Weekly report of banking industry: “cost reduction” to “efficiency”, what about the cost of bank liabilities?

Core conclusion

Why should banks reduce costs: banks have limited room to make profits, and financial support for the real economy needs “cost reduction” support. The current round of epidemic counterattack has exceeded expectations. Enterprises in the real economy have difficulties in operation and need to be rescued urgently. Efforts to “stabilize growth” have continued to increase. Regulators stressed that financial institutions should improve their political position and reduce the comprehensive financing cost of the real economy. From the perspective of banks, the multiple reductions of LPR since 2020 have led to the continuous decline of the bank’s asset side yield, and the space for banks to make profits to the real economy has been limited. Therefore, it is emphasized that banks need to “reduce the cost” before “making profits”. The debt cost accounts for the highest proportion of bank costs, and then the premise of “making profits” is to reduce the bank’s debt side cost.

How to reduce the cost of liabilities for banks: reduce the deposit reserve ratio, release low-cost funds, and the interest rate self-discipline mechanism guides banks to reduce deposit interest rates. In the context of the urgent demand for financial support for the real economy, on April 15, the central bank decided to reduce the deposit reserve ratio of financial institutions by 0.25 percentage points, and an additional 0.25 percentage points for urban commercial banks without inter provincial operation and agricultural commercial banks with deposit reserve ratio higher than 0.5%. RRR reduction can release a large number of low-cost deposits for banks to use, effectively reduce the average cost of the liability side, and has a more significant positive effect on banks with a high proportion of deposits. In addition, the self-discipline mechanism of market interest rate pricing encourages the floating upper limit of deposit interest rate of small and medium-sized banks to be lowered by about 10bp, and gives MPa assessment rewards. Considering that small and medium-sized banks are at a disadvantage compared with large banks in terms of their ability to solicit deposits and mainly rely on price competition, the measures to encourage the reduction of deposit interest rates send a strong signal of cost reduction. In the future, the “cost reduction” work of banks will still be the focus, and more measures conducive to the cost reduction at the liability end will be introduced one after another, so as to guide the effect of “cost reduction” at the liability end to the “profit transfer” at the asset end. From the perspective of comprehensive negative assets, it has a neutral impact on the bank’s net interest margin.

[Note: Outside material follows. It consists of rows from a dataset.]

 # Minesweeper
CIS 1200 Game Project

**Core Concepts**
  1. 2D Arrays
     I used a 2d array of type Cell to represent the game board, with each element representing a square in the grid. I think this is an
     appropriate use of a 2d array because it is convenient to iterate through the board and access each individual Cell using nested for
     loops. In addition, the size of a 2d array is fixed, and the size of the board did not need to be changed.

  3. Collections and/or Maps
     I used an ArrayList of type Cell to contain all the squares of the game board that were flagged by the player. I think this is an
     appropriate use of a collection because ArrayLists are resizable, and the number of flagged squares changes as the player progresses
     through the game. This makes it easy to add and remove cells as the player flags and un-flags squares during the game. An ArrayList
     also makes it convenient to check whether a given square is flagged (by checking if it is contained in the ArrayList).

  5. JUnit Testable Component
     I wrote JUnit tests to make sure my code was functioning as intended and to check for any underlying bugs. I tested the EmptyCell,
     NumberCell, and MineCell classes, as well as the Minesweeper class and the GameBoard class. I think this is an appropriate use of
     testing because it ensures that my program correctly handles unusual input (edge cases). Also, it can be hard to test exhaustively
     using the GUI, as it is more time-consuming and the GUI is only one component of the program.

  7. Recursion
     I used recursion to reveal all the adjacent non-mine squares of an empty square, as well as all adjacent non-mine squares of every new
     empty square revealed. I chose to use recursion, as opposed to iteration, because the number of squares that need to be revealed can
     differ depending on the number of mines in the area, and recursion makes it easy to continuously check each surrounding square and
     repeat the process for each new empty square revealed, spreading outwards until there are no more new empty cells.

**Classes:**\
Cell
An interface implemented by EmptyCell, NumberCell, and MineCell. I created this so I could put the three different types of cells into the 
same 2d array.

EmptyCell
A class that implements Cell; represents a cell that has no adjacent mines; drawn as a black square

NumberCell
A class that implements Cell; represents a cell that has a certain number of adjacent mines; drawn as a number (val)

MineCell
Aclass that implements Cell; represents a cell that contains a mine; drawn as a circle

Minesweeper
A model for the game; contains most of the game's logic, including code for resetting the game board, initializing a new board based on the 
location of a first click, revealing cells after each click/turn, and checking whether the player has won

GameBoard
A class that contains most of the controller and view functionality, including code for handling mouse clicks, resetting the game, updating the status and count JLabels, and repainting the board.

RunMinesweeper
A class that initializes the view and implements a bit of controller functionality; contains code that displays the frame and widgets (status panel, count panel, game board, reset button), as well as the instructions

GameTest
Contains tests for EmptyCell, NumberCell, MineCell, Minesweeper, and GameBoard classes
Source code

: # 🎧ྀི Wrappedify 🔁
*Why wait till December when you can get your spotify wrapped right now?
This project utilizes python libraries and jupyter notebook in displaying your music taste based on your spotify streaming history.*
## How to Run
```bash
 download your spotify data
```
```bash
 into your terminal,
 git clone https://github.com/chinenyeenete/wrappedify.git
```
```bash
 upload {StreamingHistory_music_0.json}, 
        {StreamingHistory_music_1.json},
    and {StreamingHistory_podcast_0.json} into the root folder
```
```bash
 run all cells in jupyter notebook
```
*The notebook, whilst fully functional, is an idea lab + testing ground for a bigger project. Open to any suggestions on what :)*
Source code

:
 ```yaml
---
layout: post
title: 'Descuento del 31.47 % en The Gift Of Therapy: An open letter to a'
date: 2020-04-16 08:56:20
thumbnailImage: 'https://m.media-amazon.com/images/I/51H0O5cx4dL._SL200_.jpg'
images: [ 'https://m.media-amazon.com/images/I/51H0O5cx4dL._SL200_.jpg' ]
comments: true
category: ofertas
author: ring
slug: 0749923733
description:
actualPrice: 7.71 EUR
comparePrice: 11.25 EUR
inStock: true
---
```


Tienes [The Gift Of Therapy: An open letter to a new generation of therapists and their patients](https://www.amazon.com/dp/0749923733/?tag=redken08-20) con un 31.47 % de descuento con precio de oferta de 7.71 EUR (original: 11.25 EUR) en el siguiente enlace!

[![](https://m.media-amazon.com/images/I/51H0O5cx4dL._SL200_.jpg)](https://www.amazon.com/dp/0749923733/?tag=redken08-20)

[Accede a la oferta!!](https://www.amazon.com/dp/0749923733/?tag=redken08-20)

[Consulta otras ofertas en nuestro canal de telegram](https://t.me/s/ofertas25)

The effectiveness of “cost reduction” of banks: the cost ratio of interest bearing liabilities decreased significantly. In 2021, regulators have made great efforts to reduce the cost of bank liabilities and released 2.2 trillion long-term low-cost funds through two RRR reductions; In June 2021, the pricing mechanism of deposit interest rate was reformed from “benchmark interest rate” × Change “multiple” to “benchmark interest rate + base point” to reduce the interest rate of long-term deposits. The cost of bank liabilities has been effectively reduced by taking multiple measures. In 2021, the cost ratio of interest bearing liabilities of most banks decreased year-on-year, with the most obvious decline in Bank Of Communications Co.Ltd(601328) (- 12bp), China Merchants Bank Co.Ltd(600036) (- 14bp), Ping An Bank Co.Ltd(000001) (- 11bp), China Zheshang Bank Co.Ltd(601916) (- 15bp) and Bank Of Nanjing Co.Ltd(601009) (- 18bp). In addition, whether it is to reduce the reserve requirement or reduce the deposit interest rate, banks with strong deposit capacity and good deposit base will benefit more, and their debt side advantages will be further strengthened.

Under the structural wide credit, it can be preferred to benefit from boutique banks. Under the environment of “steady growth”, the policy continues to relax, reducing the reserve requirement + guiding banks to reduce deposit interest rates + encouraging banks to reduce provisions, taking more measures to reduce the cost of banks, which is conducive to the abundant capital of banks. Superimposing the solid fundamentals of banks, the marginal safety of the banking sector is higher. Under the undervalued value, the value of investment allocation is prominent. Structural credit is on the way, and banks focusing on inclusive small and micro enterprises, scientific and technological innovation and green economy will take the lead in benefiting. Therefore, we suggest to pay active attention to high-quality banks.

Risk warning: macroeconomic growth rate is down; The implementation of the policy is less than expected; The epidemic situation repeatedly exceeded expectations.